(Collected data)
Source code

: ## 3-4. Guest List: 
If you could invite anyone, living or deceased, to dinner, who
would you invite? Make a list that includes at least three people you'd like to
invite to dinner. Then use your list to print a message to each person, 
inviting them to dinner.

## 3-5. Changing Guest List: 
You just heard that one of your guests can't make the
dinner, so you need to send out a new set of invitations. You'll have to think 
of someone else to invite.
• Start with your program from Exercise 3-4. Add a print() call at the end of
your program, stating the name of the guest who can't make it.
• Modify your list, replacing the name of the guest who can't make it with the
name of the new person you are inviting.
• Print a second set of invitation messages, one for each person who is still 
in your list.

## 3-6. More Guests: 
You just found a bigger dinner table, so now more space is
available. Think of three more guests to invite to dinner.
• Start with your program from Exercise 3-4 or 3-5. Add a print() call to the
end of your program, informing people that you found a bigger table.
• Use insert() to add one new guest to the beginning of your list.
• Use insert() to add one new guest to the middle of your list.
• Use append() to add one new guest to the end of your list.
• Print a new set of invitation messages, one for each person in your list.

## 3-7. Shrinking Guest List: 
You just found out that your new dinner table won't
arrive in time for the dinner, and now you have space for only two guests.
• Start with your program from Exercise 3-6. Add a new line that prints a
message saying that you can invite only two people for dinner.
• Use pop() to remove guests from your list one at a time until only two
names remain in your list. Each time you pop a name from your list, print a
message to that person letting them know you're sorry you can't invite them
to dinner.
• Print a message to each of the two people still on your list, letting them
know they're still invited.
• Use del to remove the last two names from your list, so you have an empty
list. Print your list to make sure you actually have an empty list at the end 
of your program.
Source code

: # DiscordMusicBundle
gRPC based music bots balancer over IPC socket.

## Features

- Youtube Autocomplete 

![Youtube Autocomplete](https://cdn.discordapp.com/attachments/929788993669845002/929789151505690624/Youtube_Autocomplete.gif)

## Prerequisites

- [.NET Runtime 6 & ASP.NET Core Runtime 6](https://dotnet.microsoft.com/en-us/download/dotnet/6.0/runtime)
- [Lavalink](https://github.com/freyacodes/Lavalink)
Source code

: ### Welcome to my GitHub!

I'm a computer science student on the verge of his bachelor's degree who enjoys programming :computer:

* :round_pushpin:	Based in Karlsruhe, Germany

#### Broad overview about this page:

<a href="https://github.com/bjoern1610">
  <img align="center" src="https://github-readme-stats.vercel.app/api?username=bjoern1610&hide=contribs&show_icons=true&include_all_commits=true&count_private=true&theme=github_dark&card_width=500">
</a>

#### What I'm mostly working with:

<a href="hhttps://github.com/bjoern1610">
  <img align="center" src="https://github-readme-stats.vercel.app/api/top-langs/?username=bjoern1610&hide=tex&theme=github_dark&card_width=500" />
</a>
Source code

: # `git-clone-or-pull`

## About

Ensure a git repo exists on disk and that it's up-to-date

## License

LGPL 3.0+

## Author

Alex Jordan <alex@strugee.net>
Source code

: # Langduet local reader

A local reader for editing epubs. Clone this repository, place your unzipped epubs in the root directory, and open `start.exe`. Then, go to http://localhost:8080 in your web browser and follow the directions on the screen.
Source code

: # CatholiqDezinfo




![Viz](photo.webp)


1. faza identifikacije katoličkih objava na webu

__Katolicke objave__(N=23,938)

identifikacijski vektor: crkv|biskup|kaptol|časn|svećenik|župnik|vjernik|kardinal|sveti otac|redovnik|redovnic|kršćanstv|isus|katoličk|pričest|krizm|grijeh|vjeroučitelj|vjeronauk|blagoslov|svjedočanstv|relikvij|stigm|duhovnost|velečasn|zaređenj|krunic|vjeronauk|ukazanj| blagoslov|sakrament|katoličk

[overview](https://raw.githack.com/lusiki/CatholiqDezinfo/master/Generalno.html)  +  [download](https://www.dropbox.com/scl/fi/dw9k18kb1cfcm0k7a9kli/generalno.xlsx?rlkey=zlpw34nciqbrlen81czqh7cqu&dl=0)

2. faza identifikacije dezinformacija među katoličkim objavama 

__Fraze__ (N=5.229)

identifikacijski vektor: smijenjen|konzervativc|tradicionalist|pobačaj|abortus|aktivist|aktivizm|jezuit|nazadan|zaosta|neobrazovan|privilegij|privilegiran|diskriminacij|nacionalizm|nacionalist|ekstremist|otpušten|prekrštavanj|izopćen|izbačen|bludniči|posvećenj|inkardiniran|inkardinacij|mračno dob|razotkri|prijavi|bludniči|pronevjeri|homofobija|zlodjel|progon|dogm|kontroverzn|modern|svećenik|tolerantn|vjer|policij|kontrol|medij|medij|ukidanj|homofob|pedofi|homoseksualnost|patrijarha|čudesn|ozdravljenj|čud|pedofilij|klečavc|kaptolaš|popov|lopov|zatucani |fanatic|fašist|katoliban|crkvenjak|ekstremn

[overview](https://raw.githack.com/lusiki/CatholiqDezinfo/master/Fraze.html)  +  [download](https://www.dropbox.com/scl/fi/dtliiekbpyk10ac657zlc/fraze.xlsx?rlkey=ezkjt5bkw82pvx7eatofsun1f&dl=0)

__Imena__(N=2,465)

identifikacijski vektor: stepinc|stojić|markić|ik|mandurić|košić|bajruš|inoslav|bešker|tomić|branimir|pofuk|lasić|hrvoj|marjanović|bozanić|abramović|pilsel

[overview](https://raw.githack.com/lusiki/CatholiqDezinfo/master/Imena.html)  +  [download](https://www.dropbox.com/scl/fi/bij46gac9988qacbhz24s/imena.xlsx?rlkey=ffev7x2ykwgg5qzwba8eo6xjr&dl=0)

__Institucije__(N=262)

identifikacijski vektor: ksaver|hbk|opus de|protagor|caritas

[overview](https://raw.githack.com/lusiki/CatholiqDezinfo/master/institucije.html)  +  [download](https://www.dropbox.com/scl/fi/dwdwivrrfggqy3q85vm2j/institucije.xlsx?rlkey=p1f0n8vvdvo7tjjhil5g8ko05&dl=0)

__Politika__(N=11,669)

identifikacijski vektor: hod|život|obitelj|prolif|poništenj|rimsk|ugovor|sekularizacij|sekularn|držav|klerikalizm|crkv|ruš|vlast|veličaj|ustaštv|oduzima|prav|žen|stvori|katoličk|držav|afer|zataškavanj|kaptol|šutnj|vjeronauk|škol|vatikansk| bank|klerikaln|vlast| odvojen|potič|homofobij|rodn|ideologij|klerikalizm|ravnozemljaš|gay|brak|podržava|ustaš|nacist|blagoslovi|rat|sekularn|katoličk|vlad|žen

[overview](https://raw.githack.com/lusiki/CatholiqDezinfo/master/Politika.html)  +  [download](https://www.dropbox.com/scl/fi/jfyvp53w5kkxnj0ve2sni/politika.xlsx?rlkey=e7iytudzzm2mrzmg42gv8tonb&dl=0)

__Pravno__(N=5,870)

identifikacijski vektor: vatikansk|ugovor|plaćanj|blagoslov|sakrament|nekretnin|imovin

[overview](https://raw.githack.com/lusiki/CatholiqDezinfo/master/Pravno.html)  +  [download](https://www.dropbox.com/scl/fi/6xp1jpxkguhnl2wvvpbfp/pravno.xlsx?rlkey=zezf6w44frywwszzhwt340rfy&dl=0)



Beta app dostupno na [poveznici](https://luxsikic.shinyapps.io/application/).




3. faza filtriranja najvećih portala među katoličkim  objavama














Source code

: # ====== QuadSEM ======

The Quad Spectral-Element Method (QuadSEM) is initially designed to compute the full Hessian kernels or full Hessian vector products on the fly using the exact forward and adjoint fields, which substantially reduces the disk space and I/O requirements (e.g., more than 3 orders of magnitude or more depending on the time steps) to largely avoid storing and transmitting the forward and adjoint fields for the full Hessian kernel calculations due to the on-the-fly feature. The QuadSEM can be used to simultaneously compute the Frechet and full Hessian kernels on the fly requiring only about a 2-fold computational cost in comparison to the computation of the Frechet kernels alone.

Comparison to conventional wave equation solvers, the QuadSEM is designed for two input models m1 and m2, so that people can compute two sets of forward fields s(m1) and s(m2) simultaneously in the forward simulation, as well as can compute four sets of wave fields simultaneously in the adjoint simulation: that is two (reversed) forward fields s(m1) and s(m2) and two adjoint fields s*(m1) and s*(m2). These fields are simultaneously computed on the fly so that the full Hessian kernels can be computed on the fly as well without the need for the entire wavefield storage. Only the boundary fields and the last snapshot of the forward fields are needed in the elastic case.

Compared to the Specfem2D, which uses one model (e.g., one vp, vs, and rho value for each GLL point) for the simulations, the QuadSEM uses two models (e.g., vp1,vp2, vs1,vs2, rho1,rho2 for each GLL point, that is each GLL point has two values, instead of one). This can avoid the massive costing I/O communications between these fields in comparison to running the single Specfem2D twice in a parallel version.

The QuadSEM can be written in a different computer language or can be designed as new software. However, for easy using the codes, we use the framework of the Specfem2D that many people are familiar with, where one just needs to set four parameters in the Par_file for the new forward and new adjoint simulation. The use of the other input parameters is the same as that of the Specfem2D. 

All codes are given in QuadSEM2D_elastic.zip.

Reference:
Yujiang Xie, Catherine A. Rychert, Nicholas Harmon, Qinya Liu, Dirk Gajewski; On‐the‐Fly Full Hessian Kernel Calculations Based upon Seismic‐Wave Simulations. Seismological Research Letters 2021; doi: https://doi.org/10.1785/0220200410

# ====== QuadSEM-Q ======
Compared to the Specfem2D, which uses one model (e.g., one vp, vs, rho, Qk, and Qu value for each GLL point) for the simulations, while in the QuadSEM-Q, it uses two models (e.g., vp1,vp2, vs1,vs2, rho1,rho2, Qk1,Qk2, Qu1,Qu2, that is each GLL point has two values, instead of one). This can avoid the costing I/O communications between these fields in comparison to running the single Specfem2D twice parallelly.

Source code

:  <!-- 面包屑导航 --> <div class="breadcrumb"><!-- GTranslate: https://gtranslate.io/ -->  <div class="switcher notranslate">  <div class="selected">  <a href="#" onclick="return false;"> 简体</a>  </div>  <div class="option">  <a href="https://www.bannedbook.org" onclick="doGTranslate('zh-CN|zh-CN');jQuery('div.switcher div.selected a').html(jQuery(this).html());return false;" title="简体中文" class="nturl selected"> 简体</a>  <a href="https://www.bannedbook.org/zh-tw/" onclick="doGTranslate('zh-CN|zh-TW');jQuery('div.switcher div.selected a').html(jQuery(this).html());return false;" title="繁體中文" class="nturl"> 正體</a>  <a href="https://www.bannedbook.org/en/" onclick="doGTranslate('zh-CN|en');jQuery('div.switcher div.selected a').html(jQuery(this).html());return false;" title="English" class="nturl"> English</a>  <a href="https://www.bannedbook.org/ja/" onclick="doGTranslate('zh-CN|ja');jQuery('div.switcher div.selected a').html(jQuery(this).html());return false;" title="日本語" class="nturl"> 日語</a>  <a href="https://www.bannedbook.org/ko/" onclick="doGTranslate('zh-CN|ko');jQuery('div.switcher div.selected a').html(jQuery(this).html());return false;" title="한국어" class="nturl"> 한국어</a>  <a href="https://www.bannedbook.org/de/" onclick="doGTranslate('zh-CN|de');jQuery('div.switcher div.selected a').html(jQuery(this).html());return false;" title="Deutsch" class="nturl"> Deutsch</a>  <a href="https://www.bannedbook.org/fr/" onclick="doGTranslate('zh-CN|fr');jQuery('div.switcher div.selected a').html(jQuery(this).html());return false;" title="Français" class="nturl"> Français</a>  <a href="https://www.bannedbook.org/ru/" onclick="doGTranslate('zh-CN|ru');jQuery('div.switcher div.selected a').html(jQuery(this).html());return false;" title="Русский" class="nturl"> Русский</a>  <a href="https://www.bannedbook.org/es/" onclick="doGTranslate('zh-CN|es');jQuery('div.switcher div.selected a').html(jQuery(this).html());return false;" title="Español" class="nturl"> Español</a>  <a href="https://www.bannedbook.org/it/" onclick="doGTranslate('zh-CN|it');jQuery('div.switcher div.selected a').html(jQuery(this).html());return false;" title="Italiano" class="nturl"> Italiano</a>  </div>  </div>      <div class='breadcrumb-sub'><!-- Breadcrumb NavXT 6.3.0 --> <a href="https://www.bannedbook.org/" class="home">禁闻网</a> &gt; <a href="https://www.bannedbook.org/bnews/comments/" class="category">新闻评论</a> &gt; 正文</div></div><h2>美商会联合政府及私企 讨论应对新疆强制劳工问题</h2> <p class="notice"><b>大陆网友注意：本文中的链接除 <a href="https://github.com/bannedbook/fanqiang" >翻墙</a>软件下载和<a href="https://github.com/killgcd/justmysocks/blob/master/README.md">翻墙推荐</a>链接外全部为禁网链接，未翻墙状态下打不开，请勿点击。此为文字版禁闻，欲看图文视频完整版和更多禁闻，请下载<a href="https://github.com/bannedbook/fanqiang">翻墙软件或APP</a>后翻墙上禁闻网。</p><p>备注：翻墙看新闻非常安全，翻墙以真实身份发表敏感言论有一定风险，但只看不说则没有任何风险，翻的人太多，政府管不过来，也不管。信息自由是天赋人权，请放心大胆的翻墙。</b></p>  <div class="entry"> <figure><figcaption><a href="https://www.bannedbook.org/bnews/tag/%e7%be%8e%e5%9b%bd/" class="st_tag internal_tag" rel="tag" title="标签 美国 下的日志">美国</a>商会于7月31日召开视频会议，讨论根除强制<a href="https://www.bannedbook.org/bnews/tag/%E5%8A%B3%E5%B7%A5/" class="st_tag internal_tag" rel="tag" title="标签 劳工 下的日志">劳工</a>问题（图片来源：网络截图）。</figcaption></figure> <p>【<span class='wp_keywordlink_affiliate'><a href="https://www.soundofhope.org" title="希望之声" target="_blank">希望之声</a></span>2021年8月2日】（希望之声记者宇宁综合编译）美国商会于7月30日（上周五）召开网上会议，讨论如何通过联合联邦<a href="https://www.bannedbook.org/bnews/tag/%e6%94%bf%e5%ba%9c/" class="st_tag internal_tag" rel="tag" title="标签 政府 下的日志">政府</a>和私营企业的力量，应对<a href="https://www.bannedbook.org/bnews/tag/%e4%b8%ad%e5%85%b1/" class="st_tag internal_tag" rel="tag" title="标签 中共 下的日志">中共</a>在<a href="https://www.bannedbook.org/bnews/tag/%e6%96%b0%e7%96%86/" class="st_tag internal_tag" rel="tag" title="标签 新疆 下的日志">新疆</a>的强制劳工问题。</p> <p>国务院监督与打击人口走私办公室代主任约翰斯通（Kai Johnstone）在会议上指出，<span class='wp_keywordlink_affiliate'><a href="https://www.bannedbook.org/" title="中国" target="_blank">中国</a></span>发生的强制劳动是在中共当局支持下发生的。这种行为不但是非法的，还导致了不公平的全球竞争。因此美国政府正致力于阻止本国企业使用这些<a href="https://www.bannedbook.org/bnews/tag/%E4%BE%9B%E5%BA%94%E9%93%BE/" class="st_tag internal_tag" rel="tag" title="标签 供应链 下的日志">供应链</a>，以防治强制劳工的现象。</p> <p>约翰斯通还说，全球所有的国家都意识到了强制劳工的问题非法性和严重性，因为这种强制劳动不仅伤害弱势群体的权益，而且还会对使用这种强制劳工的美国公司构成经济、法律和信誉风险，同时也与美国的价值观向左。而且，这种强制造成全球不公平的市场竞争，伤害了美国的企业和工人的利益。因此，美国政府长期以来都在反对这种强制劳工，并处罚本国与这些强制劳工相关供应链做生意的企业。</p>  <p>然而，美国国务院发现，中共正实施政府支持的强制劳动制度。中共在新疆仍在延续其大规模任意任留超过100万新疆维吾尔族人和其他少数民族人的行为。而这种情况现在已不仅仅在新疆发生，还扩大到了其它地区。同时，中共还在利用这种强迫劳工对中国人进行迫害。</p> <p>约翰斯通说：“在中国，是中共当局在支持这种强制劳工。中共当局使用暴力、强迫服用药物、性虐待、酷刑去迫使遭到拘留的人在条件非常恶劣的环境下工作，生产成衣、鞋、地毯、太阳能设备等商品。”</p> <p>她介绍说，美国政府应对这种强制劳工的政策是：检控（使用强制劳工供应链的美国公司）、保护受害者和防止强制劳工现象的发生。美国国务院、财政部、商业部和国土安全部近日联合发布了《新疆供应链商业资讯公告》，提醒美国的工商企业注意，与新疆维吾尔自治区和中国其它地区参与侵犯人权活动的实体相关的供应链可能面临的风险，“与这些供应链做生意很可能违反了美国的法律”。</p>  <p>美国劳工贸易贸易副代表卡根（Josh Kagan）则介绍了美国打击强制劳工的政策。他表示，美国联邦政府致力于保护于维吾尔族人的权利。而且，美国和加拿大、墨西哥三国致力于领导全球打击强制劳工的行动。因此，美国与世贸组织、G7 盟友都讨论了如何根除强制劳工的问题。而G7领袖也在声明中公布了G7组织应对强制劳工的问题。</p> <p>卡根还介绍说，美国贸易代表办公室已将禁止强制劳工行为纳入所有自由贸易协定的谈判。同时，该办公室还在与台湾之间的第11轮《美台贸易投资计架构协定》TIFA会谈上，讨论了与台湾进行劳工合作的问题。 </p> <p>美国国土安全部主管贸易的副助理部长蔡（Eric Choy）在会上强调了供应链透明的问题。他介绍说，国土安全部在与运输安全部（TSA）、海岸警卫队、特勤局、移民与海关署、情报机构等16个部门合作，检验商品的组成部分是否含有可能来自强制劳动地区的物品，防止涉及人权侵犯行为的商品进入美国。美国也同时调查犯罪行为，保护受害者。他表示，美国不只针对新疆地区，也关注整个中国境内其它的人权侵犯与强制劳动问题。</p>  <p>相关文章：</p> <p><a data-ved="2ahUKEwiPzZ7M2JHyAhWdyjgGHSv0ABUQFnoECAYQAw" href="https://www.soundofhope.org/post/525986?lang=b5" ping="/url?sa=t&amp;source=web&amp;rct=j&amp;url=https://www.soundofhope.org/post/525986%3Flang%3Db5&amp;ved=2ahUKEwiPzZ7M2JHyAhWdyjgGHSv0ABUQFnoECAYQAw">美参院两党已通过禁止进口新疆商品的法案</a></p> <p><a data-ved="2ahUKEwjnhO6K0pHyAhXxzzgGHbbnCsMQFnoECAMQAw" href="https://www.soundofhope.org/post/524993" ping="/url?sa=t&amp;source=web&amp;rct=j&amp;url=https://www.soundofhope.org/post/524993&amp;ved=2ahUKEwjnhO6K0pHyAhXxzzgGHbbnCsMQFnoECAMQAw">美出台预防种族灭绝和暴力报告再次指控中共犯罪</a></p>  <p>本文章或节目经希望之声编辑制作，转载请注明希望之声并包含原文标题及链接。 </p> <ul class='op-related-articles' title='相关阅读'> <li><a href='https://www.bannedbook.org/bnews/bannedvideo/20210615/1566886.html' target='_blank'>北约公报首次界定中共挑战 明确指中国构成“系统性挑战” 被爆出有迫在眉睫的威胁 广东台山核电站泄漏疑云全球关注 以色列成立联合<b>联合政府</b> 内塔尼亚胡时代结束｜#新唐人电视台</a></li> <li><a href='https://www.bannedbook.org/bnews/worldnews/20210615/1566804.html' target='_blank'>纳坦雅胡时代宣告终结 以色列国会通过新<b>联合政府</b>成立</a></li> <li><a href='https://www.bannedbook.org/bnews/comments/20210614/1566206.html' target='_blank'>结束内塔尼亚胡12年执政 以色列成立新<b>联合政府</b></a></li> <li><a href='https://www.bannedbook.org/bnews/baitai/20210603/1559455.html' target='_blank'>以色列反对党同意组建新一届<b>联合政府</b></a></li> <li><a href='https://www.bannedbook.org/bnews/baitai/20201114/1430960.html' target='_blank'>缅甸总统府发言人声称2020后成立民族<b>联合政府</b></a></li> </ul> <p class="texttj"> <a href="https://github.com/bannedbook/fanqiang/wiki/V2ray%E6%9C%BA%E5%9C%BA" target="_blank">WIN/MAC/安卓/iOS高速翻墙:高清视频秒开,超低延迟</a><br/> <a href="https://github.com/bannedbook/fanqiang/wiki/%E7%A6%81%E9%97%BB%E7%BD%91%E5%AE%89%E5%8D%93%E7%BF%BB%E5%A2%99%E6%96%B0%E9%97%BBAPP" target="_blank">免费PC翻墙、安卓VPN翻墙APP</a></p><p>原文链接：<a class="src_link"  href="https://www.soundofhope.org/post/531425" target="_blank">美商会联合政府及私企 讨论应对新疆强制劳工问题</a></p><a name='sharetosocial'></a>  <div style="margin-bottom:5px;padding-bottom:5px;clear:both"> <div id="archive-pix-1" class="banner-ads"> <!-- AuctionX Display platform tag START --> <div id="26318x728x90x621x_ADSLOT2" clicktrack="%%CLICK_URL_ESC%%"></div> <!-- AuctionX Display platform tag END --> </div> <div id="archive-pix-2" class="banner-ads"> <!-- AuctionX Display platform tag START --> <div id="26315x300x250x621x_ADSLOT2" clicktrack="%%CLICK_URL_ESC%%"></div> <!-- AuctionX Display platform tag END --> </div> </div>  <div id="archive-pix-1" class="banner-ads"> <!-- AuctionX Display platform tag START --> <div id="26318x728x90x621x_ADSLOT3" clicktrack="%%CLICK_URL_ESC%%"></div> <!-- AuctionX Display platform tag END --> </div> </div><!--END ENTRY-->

■ JOB
Copy out only the lines of the records above from the one with "name of the new person you are inviting." through the one with "available. Think of", exactly as they stand, both included.

■ RESPONSE AREA
name of the new person you are inviting.
• Print a second set of invitation messages, one for each person who is still 
in your list.

## 3-6. More Guests: 
You just found a bigger dinner table, so now more space is
available. Think of three more guests to invite to dinner.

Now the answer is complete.